Retype the lines in the part that opens with the line containing "Wrap output in" and runs through the end of the lines, keeping every character as it appears.

── Listed records ──

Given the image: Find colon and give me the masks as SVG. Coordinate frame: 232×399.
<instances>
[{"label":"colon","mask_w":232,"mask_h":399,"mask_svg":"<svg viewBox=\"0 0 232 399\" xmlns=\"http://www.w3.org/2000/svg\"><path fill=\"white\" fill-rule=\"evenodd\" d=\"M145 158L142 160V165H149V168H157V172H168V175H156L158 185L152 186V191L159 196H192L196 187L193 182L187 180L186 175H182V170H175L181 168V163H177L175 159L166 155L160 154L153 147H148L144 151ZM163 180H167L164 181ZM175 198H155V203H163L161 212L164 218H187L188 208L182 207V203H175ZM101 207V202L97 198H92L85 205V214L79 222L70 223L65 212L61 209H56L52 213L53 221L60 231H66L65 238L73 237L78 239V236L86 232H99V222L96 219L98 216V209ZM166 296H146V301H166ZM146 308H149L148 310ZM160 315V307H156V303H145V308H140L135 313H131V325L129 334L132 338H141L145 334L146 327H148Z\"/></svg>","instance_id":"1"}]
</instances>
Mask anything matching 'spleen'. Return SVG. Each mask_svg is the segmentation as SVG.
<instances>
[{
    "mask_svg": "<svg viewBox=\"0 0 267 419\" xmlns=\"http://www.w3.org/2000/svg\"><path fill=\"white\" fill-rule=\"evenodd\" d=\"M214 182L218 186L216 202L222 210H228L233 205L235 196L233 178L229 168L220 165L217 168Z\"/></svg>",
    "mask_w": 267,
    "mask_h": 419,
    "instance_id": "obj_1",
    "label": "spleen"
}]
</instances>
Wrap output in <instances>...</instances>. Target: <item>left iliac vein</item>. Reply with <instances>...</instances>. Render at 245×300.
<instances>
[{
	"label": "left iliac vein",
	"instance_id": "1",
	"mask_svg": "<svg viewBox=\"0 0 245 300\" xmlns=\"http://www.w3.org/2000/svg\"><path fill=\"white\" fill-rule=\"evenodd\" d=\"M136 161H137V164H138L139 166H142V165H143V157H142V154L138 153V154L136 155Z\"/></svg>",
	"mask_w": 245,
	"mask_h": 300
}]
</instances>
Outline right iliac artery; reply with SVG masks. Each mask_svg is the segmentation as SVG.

───

- [Expected answer]
Wrap output in <instances>...</instances>. Target: <item>left iliac vein</item>. Reply with <instances>...</instances>. Render at 245×300.
<instances>
[{
	"label": "left iliac vein",
	"instance_id": "1",
	"mask_svg": "<svg viewBox=\"0 0 245 300\" xmlns=\"http://www.w3.org/2000/svg\"><path fill=\"white\" fill-rule=\"evenodd\" d=\"M136 161H137V164H138L139 166H142V165H143V157H142V154L138 153V154L136 155Z\"/></svg>",
	"mask_w": 245,
	"mask_h": 300
}]
</instances>
Outline right iliac artery; reply with SVG masks. Each mask_svg is the segmentation as SVG.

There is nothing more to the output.